New Criteria for 0D/1D Knock Models to Predict the Knock Boundary for Different Gasoline Fuels 2021-01-0377

As engine knock limits the efficiency of spark ignition engines and consequently further reduction of CO₂ emissions, SI engines are typically designed to operate at the knock boundary. Therefore, a precise knock model is necessary to consider this phenomenon in an engine process simulation. The basis of the introduced 0D/1D knock model is to predict when the unburnt mixture auto-ignites, since auto-ignitions precede knocking events. The knock model further needs to evaluate the auto-ignition, because not every auto-ignition results in engine knock. As the introduced model’s prediction of the auto-ignition onset is already validated at extensive variations of operating conditions, this publication focusses on its evaluation. For this, two new, independent criteria are developed that take the pre-reactions of the unburnt mixture before the start of combustion into account to calculate a respective threshold for the auto-ignition onset at the knock boundary. In simulations, the operating point’s center of combustion is advanced until the 0D/1D knock model predicts an auto-ignition that occurs before its calculated threshold. For validation, the point where 50% of the mass is burned (MFB50) of this simulated operating point is compared to the MFB50 of the corresponding measured average working cycle at the knock boundary.

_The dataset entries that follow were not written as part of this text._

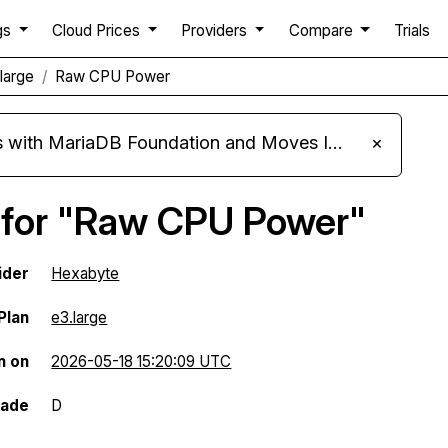
gs
Cloud Prices
Providers
Compare
Trials
large
Raw CPU Power
ariaDB Foundation and Moves Its Fleet to MariaDB 11.8
×
 for "Raw CPU Power"
ider
Hexabyte
Plan
e3.large
n on
2026-05-18 15:20:09 UTC
rade
D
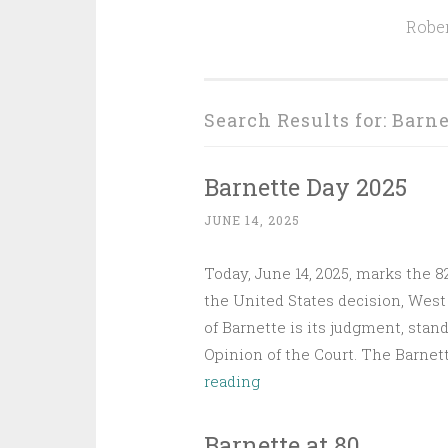
Rober
Search Results for:
Barne
Barnette Day 2025
JUNE 14, 2025
Today, June 14, 2025, marks the 
the United States decision, West 
of Barnette is its judgment, stan
Opinion of the Court. The Barnet
Barnette
reading
Day
2025
Barnette at 80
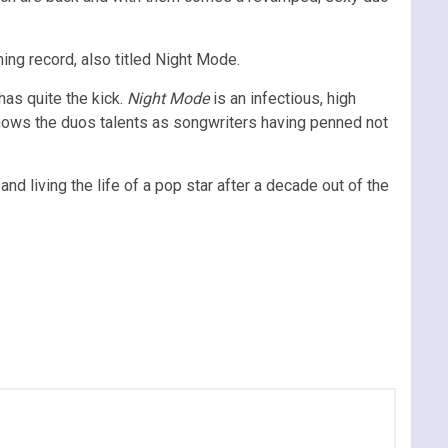
ming record, also titled Night Mode.
has quite the kick.
Night Mode
is an infectious, high
shows the duos talents as songwriters having penned not
and living the life of a pop star after a decade out of the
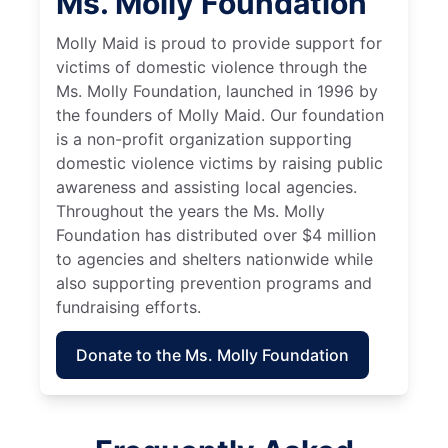
Ms. Molly Foundation
Molly Maid is proud to provide support for
victims of domestic violence through the
Ms. Molly Foundation, launched in 1996 by
the founders of Molly Maid. Our foundation
is a non-profit organization supporting
domestic violence victims by raising public
awareness and assisting local agencies.
Throughout the years the Ms. Molly
Foundation has distributed over $4 million
to agencies and shelters nationwide while
also supporting prevention programs and
fundraising efforts.
Donate to the Ms. Molly Foundation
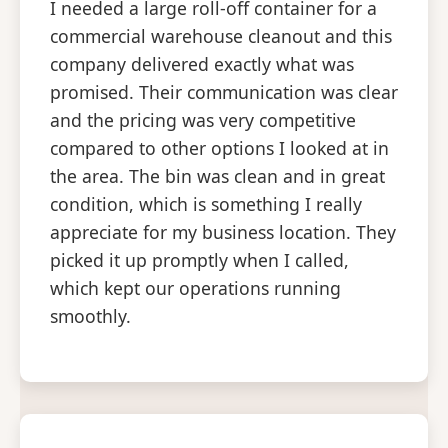
I needed a large roll-off container for a
commercial warehouse cleanout and this
company delivered exactly what was
promised. Their communication was clear
and the pricing was very competitive
compared to other options I looked at in
the area. The bin was clean and in great
condition, which is something I really
appreciate for my business location. They
picked it up promptly when I called,
which kept our operations running
smoothly.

To ensure a wide-ranging validation of the model, the measurement data cover extensively varied operating conditions like different engine configurations and gasoline fuels, varying compression ratio, turbulence, injection, EGR, wall temperature as well as engine load and speed. Although each introduced criterion is calibrated at only two operating points, the respective new 0D/1D knock model can predict the MFB50 at the knock boundary of the stated broad variations very precisely with a standard deviation below 2 °CA. Consequently, both new, independent criteria clearly improve the knock model and help to improve the development of SI engines in 0D/1D simulation.